C'est quoi ? Si on ne gagne pas, on restera dans l'opposition.

Avdullah Hoti, membre à la tête de la Ligue démocratique du Kosovo, affirme qu'il n'y a pas de place pour la coopération avec le Mouvement Vetevendosje après les élections du 9 février. Il souligne que le LDK travaille pour gagner les élections et le gouvernement avec le pays, mais prétend plutôt qu'ils resteront dans l'opposition. Hoti dans une interview pour [...]
Avdullah Hoti, membre à la tête de la Ligue démocratique du Kosovo, affirme qu'il n'y a pas de place pour la coopération avec le Mouvement Vetevendosje après les élections du 9 février. Il souligne que le LDK travaille pour gagner les élections et le gouvernement avec le pays, mais prétend plutôt qu'ils resteront dans l'opposition.
Hoti dans une interview pour Kosovapress a parlé de ses rapports avec le président de la LDK Lumir Abdixhiku, le programme du gouvernement de la LDK et le gouvernement du Premier ministre Albin Kurti.
Je crois qu'il n'y a pas de domaine de coopération entre le LDK et le parti au pouvoir. Nous organisons pour gagner ces élections. Si nous prenons la foi des citoyens, nous dirigeons les institutions et formons le prochain gouvernement, si nous ne gagnons pas d'élections, nous restons dans l'opposition”, souligne Hoti.
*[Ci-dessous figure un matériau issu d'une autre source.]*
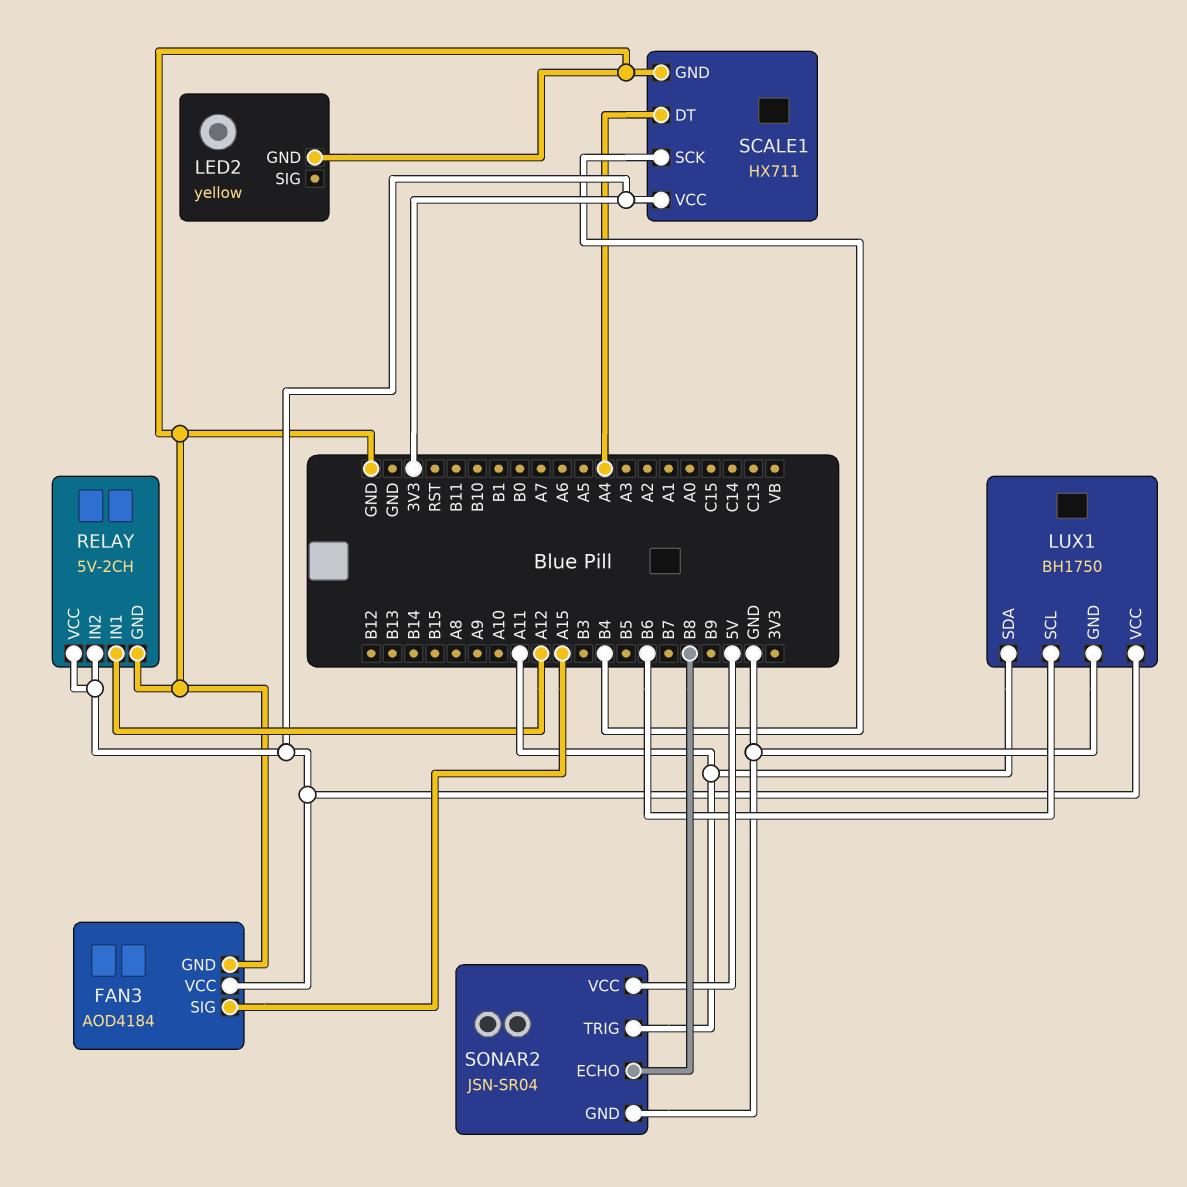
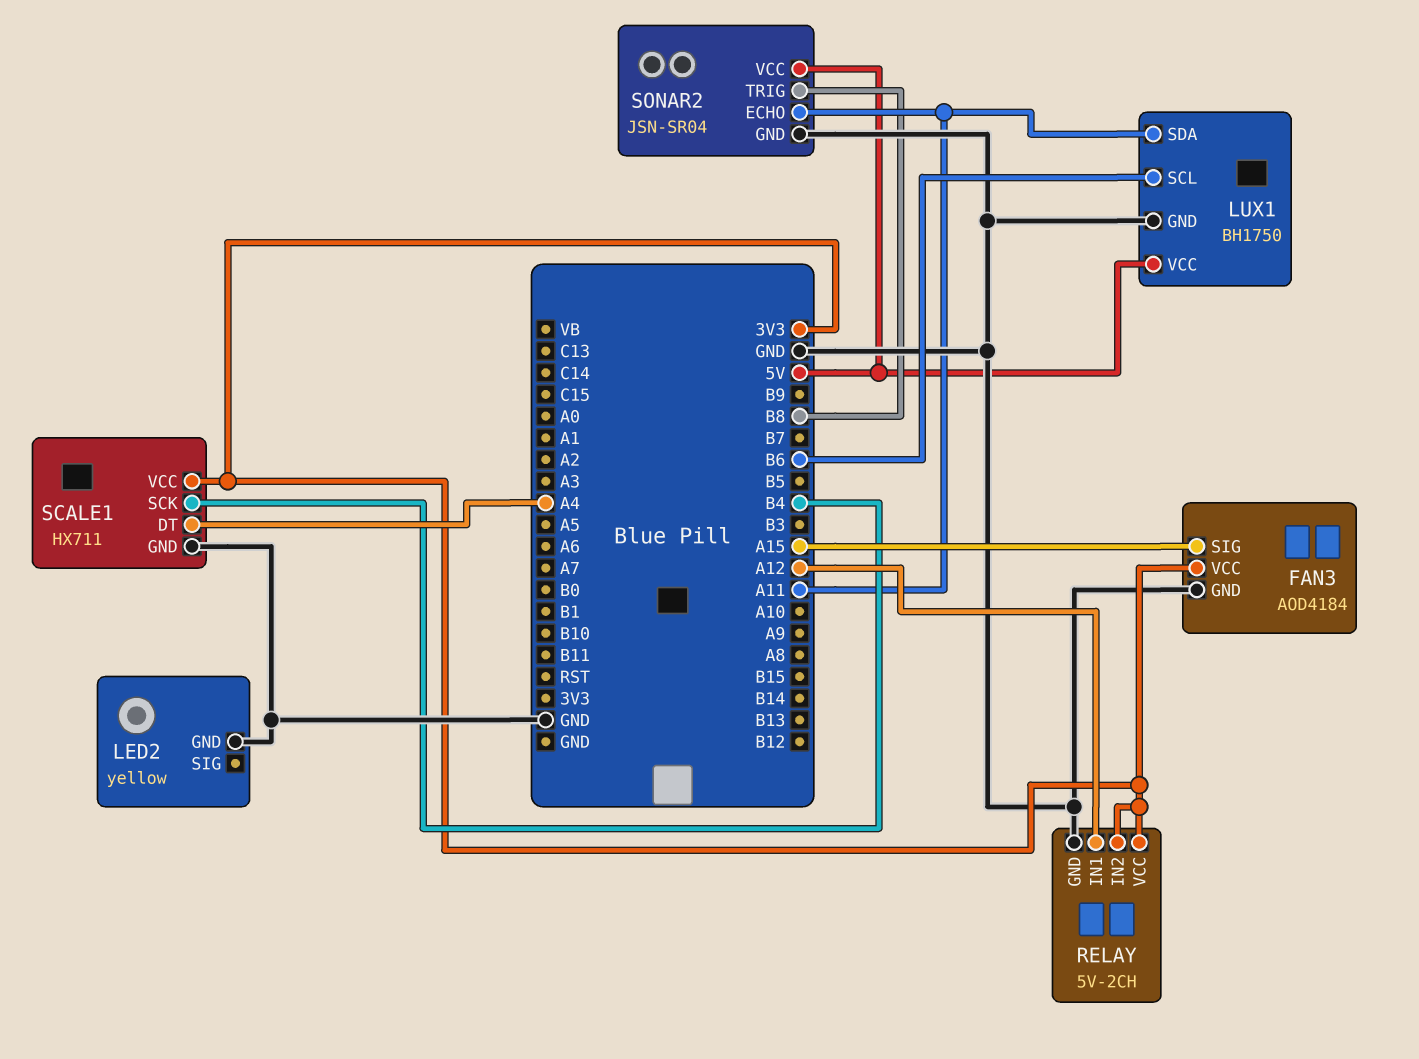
LUX1 pin VCC: 3V3 -> 5V
SONAR2 pin ECHO: B8 -> A11
SONAR2 pin TRIG: A11 -> B8

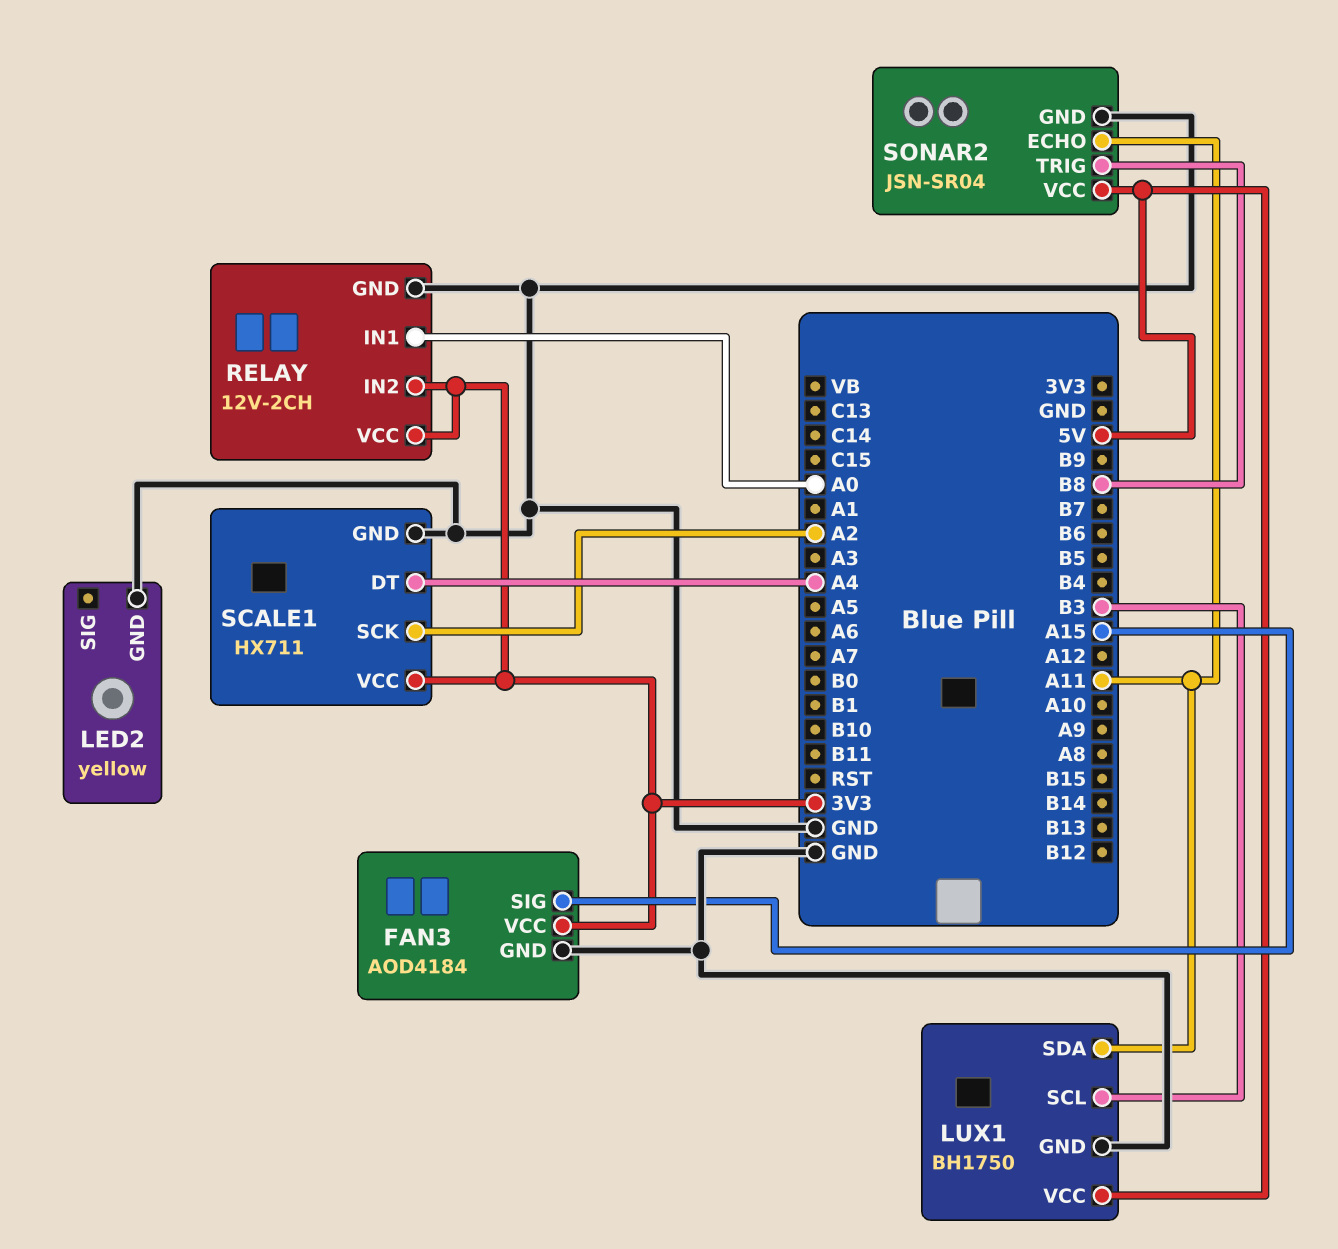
LUX1 pin SCL: B6 -> B3
RELAY: 5V-2CH -> 12V-2CH
RELAY pin IN1: A12 -> A0
SCALE1 pin SCK: B4 -> A2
Il affirme que le LDK n'est pas dû au président Lumir Abdixhiku, mais aux valeurs du parti.
Hoti suggère qu'il sera sur la liste des candidats pour les députés des rangs LDK.
Je serai sur la liste des candidats cherchant confiance auprès des citoyens. Le président Abdixhiku a la responsabilité d'organiser l'ensemble du LDK, de préparer la prochaine campagne électorale et d'accomplir mon travail en tant que... Je suis là, j'accomplis mon devoir et je consacre mon temps et mon obéissance au LDK. Je ne suis pas là pour M. Abdixhik et personne d'autre, mais je suis là à cause des croyances que j'ai que ce sujet politique a ses valeurs en tant que parti de centre-droit”, ajoute Hoti.
D'autre part, l'ancien premier ministre adresse une foule de critiques contre le gouvernement Kurti.
Selon lui, la même chose a échoué car aucun projet majeur n'a été réalisé en quatre ans au pouvoir.
Le nombre d'employés au Kosovo suit la tendance des dix dernières années. L'AKP n'est pas fermé continue avec des vagues de privatisation. Le fonds souverain n'est nulle part, la banque de développement n'est nulle part, donc de quel développement nous parlons. Il n'y a pas de projet majeur dont le gouvernement puisse être fier, et il n'est pas encore plus achevé. La route principale dans le pays, la route vers Gjilan, la route vers Podujevo, la route Mitrovica, vers Peja, et toutes les routes n'ont pas été achevées. Tous ont été lancés et budgétisés sur les gouvernements préliminaires. Il n'y a pas d'investissement majeur au Kosovo”, a-t-il dit.